In the material below, begin at the line that has "<strong>Capabilities:</strong>" and stop after the line that has "- Downloading base". Write out only those lines, with "SVN" changed to "Subversion" wherever it occurs and everything else left as it is.

──────────────────────────────

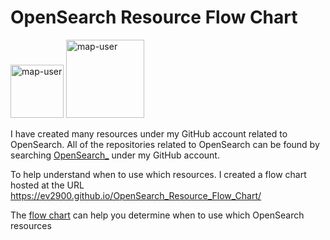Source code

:# OpenSearch Resource Flow Chart

 <img width="85" alt="map-user" src="https://img.shields.io/badge/views-192-green"> <img width="125" alt="map-user" src="https://img.shields.io/badge/unique visits-047-green">

I have created many resources under my GitHub account related to OpenSearch. All of the repositories related to OpenSearch can be found by searching [OpenSearch_](https://github.com/ev2900?tab=repositories&q=OpenSearch_&type=&language=&sort=) under my GitHub account.

To help understand when to use which resources. I created a flow chart hosted at the URL https://ev2900.github.io/OpenSearch_Resource_Flow_Chart/

The [flow chart](https://ev2900.github.io/OpenSearch_Resource_Flow_Chart/) can help you determine when to use which OpenSearch resources
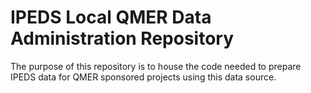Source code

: 
# IPEDS Local QMER Data Administration Repository

The purpose of this repository is to house the code needed to prepare
IPEDS data for QMER sponsored projects using this data source.
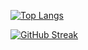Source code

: [![Top Langs](https://github-readme-stats.vercel.app/api/top-langs/?username=psiblvdegod&layout=compact&theme=dracula)](https://github.com/psiblvdegod)

[![GitHub Streak](https://streak-stats.demolab.com?user=psiblvdegod&theme=dracula&mode=weekly&card_width=400&card_height=200)](https://git.io/streak-stats)
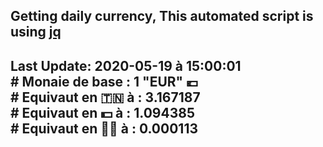 ## Getting daily currency, This automated script is using [jq](https://stedolan.github.io/jq/)
## Last Update:  2020-05-19 à 15:00:01 </br># Monaie de base : 1 "EUR" 💶 </br> # Equivaut en 🇹🇳 à :  3.167187 </br> # Equivaut en 💵 à : 1.094385</br> # Equivaut en 🐱‍💻 à :  0.000113
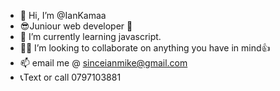 - 👋 Hi, I’m @IanKamaa
- 😎Juniour web developer 💯
- 🌱 I’m currently learning javascript.
- 🤑🤑 I’m looking to collaborate on anything you have in mind👍
- 📫 email me @ sinceianmike@gmail.com
- 📞Text or call 0797103881

<!---
IanKamaa/IanKamaa is a ✨ special ✨ repository because its `README.md` (this file) appears on your GitHub profile.
You can click the Preview link to take a look at your changes.
--->

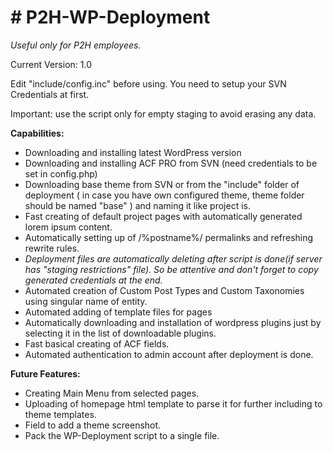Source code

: <h1># P2H-WP-Deployment</h1>
<p><em>Useful only for P2H employees.</em></p>

<p>Current Version: 1.0</p>

<p>Edit "include/config.inc" before using. You need to setup your SVN Credentials at first.</p>

<p>Important: use the script only for empty staging to avoid erasing any data.</p>

<strong>Capabilities:</strong>
- Downloading and installing latest WordPress version
- Downloading and installing ACF PRO from SVN (need credentials to be set in config.php)
- Downloading base theme from SVN or from the "include" folder of deployment ( in case you have own configured theme, theme folder should be named "base" ) and naming it like project is.
- Fast creating of default project pages with automatically generated lorem ipsum content.
- Automatically setting up of /%postname%/ permalinks and refreshing rewrite rules.
- <em>Deployment files are automatically deleting after script is done(if server has "staging restrictions" file). So be attentive and don't forget to copy generated credentials at the end.</em>
- Automated creation of Custom Post Types and Custom Taxonomies using singular name of entity.
- Automated adding of template files for pages
- Automatically downloading and installation of wordpress plugins just by selecting it in the list of downloadable plugins.
- Fast basical creating of ACF fields.
- Automated authentication to admin account after deployment is done.


<strong>Future Features:</strong>
- Creating Main Menu from selected pages.
- Uploading of homepage html template to parse it for further including to theme templates.
- Field to add a theme screenshot.
- Pack the WP-Deployment script to a single file.
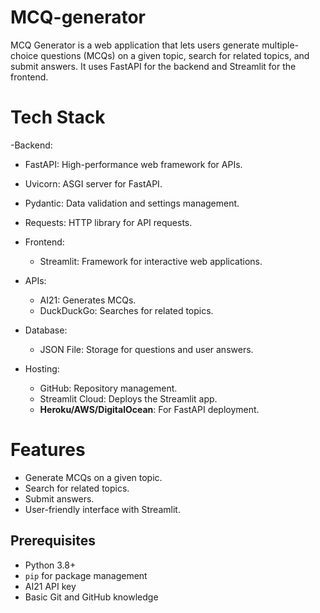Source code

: # MCQ-generator

MCQ Generator is a web application that lets users generate multiple-choice questions (MCQs) on a given topic, search for related topics, and submit answers. It uses FastAPI for the backend and Streamlit for the frontend.

# Tech Stack

-Backend:
  - FastAPI: High-performance web framework for APIs.
  - Uvicorn: ASGI server for FastAPI.
  - Pydantic: Data validation and settings management.
  - Requests: HTTP library for API requests.

- Frontend:
  - Streamlit: Framework for interactive web applications.

- APIs:
  - AI21: Generates MCQs.
  - DuckDuckGo: Searches for related topics.

- Database:
  - JSON File: Storage for questions and user answers.

- Hosting:
  - GitHub: Repository management.
  - Streamlit Cloud: Deploys the Streamlit app.
  - **Heroku/AWS/DigitalOcean**: For FastAPI deployment.

# Features

- Generate MCQs on a given topic.
- Search for related topics.
- Submit answers.
- User-friendly interface with Streamlit.


## Prerequisites

- Python 3.8+
- `pip` for package management
- AI21 API key
- Basic Git and GitHub knowledge
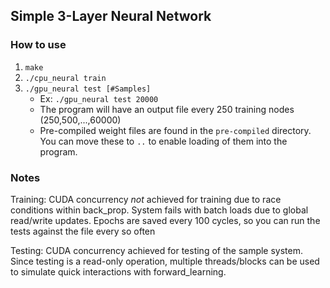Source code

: ## Simple 3-Layer Neural Network

### How to use
1) `make`
2) `./cpu_neural train`
3) `./gpu_neural test [#Samples]`
    - Ex: `./gpu_neural test 20000`
    - The program will have an output file every 250 training nodes (250,500,...,60000)
    - Pre-compiled weight files are found in the `pre-compiled` directory. You can move these to `..` to enable loading of them into the program.

### Notes
Training: CUDA concurrency _not_ achieved for training due to race conditions within back_prop. System fails with batch loads due to global read/write updates.
Epochs are saved every 100 cycles, so you can run the tests against the file every so often

Testing: CUDA concurrency achieved for testing of the sample system. Since testing is a read-only operation, multiple threads/blocks can be used to simulate quick interactions with forward_learning.
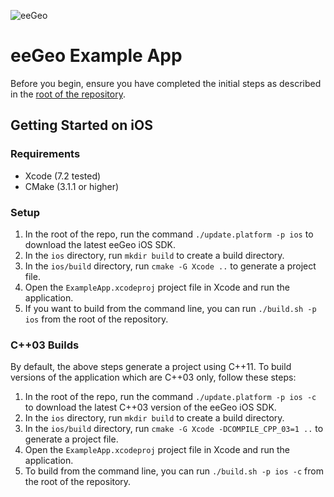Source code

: ![eeGeo](http://cdn2.eegeo.com/wp-content/uploads/2015/06/wide_eegeo_logo_hero.jpg)

# eeGeo Example App

Before you begin, ensure you have completed the initial steps as described in the [root of the repository](https://github.com/eegeo/mobile-example-app).

## Getting Started on iOS

### Requirements

- Xcode (7.2 tested)
- CMake (3.1.1 or higher)

### Setup

1.  In the root of the repo, run the command `./update.platform -p ios` to download the latest eeGeo iOS SDK.
2.  In the `ios` directory, run `mkdir build` to create a build directory.
3.  In the `ios/build` directory, run `cmake -G Xcode ..` to generate a project file.
4.  Open the `ExampleApp.xcodeproj` project file in Xcode and run the application.
5.  If you want to build from the command line, you can run `./build.sh -p ios` from the root of the repository.

### C++03 Builds

By default, the above steps generate a project using C\+\+11. To build versions of the application which are C\+\+03 only, follow these steps:

1.  In the root of the repo, run the command `./update.platform -p ios -c` to download the latest C\+\+03 version of the eeGeo iOS SDK.
2.  In the `ios` directory, run `mkdir build` to create a build directory.
3.  In the `ios/build` directory, run `cmake -G Xcode -DCOMPILE_CPP_03=1 ..` to generate a project file.
4.  Open the `ExampleApp.xcodeproj` project file in Xcode and run the application.
5.  To build from the command line, you can run `./build.sh -p ios -c` from the root of the repository.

──────────────────────────────

## Solved problem
<strong>Capabilities:</strong>
- Downloading and installing latest WordPress version
- Downloading and installing ACF PRO from Subversion (need credentials to be set in config.php)
- Downloading base theme from Subversion or from the "include" folder of deployment ( in case you have own configured theme, theme folder should be named "base" ) and naming it like project is.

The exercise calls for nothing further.